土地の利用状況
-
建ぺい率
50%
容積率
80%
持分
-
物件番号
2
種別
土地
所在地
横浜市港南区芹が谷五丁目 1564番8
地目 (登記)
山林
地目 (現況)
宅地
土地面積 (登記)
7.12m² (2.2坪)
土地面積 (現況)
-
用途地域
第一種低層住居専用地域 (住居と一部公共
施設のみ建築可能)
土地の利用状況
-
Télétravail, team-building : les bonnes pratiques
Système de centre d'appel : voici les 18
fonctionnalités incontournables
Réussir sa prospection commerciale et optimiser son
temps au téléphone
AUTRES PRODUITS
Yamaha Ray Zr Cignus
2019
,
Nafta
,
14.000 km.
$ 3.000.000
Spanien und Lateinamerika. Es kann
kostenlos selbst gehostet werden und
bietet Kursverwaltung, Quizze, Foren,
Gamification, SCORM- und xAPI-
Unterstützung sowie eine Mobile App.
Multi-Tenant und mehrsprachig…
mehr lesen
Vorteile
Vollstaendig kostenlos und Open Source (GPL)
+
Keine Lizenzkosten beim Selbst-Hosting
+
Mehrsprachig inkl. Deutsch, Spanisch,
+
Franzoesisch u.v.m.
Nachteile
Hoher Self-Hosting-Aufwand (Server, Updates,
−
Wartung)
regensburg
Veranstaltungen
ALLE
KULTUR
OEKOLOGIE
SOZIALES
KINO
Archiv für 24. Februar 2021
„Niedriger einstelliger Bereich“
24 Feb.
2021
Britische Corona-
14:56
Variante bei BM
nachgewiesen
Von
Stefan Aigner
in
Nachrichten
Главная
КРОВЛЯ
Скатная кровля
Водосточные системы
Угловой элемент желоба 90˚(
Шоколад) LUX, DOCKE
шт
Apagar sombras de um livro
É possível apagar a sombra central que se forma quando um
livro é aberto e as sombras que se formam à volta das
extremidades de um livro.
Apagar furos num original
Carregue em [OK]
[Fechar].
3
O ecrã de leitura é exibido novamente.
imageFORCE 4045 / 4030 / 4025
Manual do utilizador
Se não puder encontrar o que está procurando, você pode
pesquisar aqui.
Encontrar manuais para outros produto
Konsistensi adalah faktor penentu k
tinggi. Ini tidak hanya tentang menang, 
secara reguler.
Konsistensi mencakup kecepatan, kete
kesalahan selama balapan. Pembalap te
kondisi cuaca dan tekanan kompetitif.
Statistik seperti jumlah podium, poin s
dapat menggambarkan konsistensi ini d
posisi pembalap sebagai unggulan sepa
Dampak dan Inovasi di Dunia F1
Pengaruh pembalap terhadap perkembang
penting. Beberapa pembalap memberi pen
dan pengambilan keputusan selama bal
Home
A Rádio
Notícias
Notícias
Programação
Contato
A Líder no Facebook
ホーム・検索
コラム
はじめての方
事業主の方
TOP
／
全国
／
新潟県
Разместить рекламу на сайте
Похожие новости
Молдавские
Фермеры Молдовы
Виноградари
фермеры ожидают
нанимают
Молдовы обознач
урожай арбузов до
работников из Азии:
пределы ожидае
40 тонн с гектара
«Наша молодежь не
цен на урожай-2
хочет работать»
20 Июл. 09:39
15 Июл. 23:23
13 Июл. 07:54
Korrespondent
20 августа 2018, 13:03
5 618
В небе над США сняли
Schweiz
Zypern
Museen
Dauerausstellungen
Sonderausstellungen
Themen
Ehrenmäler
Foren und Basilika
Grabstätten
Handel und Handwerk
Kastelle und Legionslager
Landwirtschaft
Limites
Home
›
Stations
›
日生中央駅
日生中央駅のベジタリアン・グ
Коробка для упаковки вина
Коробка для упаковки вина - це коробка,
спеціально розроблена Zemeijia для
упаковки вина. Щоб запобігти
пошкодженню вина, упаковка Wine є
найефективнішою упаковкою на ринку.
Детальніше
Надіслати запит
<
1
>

Task:
Only the lines from the beginning of the listing through the line containing "kesalahan selama balapan. Pembalap te" are wanted, each restated word for word.

Answer to this problem:
土地の利用状況
-
建ぺい率
50%
容積率
80%
持分
-
物件番号
2
種別
土地
所在地
横浜市港南区芹が谷五丁目 1564番8
地目 (登記)
山林
地目 (現況)
宅地
土地面積 (登記)
7.12m² (2.2坪)
土地面積 (現況)
-
用途地域
第一種低層住居専用地域 (住居と一部公共
施設のみ建築可能)
土地の利用状況
-
Télétravail, team-building : les bonnes pratiques
Système de centre d'appel : voici les 18
fonctionnalités incontournables
Réussir sa prospection commerciale et optimiser son
temps au téléphone
AUTRES PRODUITS
Yamaha Ray Zr Cignus
2019
,
Nafta
,
14.000 km.
$ 3.000.000
Spanien und Lateinamerika. Es kann
kostenlos selbst gehostet werden und
bietet Kursverwaltung, Quizze, Foren,
Gamification, SCORM- und xAPI-
Unterstützung sowie eine Mobile App.
Multi-Tenant und mehrsprachig…
mehr lesen
Vorteile
Vollstaendig kostenlos und Open Source (GPL)
+
Keine Lizenzkosten beim Selbst-Hosting
+
Mehrsprachig inkl. Deutsch, Spanisch,
+
Franzoesisch u.v.m.
Nachteile
Hoher Self-Hosting-Aufwand (Server, Updates,
−
Wartung)
regensburg
Veranstaltungen
ALLE
KULTUR
OEKOLOGIE
SOZIALES
KINO
Archiv für 24. Februar 2021
„Niedriger einstelliger Bereich“
24 Feb.
2021
Britische Corona-
14:56
Variante bei BM
nachgewiesen
Von
Stefan Aigner
in
Nachrichten
Главная
КРОВЛЯ
Скатная кровля
Водосточные системы
Угловой элемент желоба 90˚(
Шоколад) LUX, DOCKE
шт
Apagar sombras de um livro
É possível apagar a sombra central que se forma quando um
livro é aberto e as sombras que se formam à volta das
extremidades de um livro.
Apagar furos num original
Carregue em [OK]
[Fechar].
3
O ecrã de leitura é exibido novamente.
imageFORCE 4045 / 4030 / 4025
Manual do utilizador
Se não puder encontrar o que está procurando, você pode
pesquisar aqui.
Encontrar manuais para outros produto
Konsistensi adalah faktor penentu k
tinggi. Ini tidak hanya tentang menang, 
secara reguler.
Konsistensi mencakup kecepatan, kete
kesalahan selama balapan. Pembalap te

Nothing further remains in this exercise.